* **課題の指示**:
下に示す江副浩正の伝記を紹介する記事を、最後の文の直後から書き継いでください。記事はデータより前に置かれています。

見出し画像

起業の天才!―江副浩正 8兆円企業リクルートをつくった男 - 感想・引用

著者プロフィール: 大西 康之
1965年生まれ。愛知県出身。1988年早稲田大学法学部卒業、日本経済新聞社入社。欧州総局(ロンドン)、日本経済新聞編集委員、日経ビジネス編集委員などを経て2016年4月に独立。著書に『稲盛和夫 最後の闘い JAL再生にかけた経営者人生』『ファースト・ペンギン 楽天・三木谷浩史の挑戦』(以上、日本経済新聞出版)、『三洋電機 井植敏の告白』『会社が消えた日 三洋電機10万人のそれから』(以上、日経BP)、『ロケット・ササキ ジョブズが憧れた伝説のエンジニア・佐々木正』(新潮社)などがある。

起業の天才!―江副浩正 8兆円企業リクルートをつくった男

今回の記事は、現在株式時価総額国内10位まで成長したベンチャー企業リクルートを創業した江副浩正さんの伝記です。江副さんがどのような考えで起業に至り、どのように会社を成長させた来たのかが読める興味深い一冊です。

* **データ**:
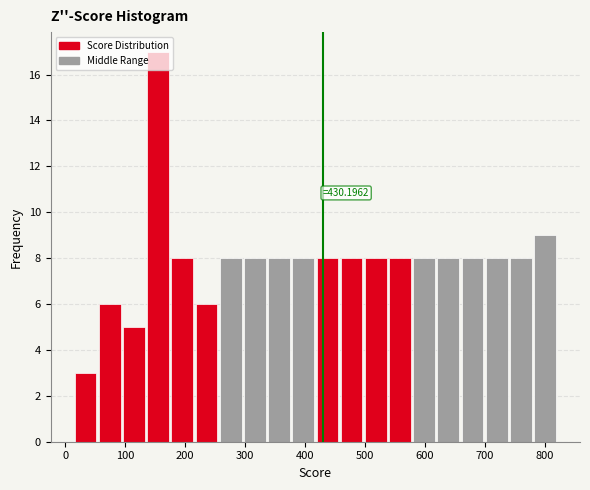

Over which range of the x-axis is the bar tallest?

140 to 180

* **課題の解答**:
この記事では、本の要約をするのではなく、輪読会を行うにあたり、私が読んだ感想や本からの学び、一部引用を紹介するものです。輪読会用のメモなので、一般的な記事のようにきちんと整理されているわけではないのでご了承ください。

感想

  • 本のタイトルにある通り、天才そのものだというのが本を読んでの感想。


  • 自分には才能がない、カリスマ性がないと認識しながらも、優秀な人を惹きつけ続け、10兆円を超える企業にまでなった。

    • 採用狂と言われるだけ会って、その手腕は優れていたし、実際に優秀な人が集まり続けていた。

    • また、リーダーシップも強力で、方向性をダイレクトに変えている。


  • 未来を見通す力が非常に高い。この先見性はどこから来ているのか?

    • リクルートが情報会社そのものだけど、情報通信の未来に関する情報源というのはどこだったのだろうか?

    • そして、その先見性に基づく、決断力もすごい。


  • 一石二鳥、一石三鳥の考え方は好き。合理性の権化でもある。

    • 優秀な人間は、一つのSolutionで複数のProblemを同時に解決すると言われているが、まさにその権化のような存在だと思った。


  • リクルート事件は残念だったけど、「法律に触れなければ何をしてもよい」という考え方の人が結局は辿る運命なのだろうなと思った。

    • 一方で、イノベーションはならず者や薄い倫理観の天才が起こしていくものでもあるから、ここの解釈は難しい。

    • 個人的には、倫理観をもって、芯や根幹、達成したいビジョン、動機が倫理的・道徳的なものであるべきだと思う。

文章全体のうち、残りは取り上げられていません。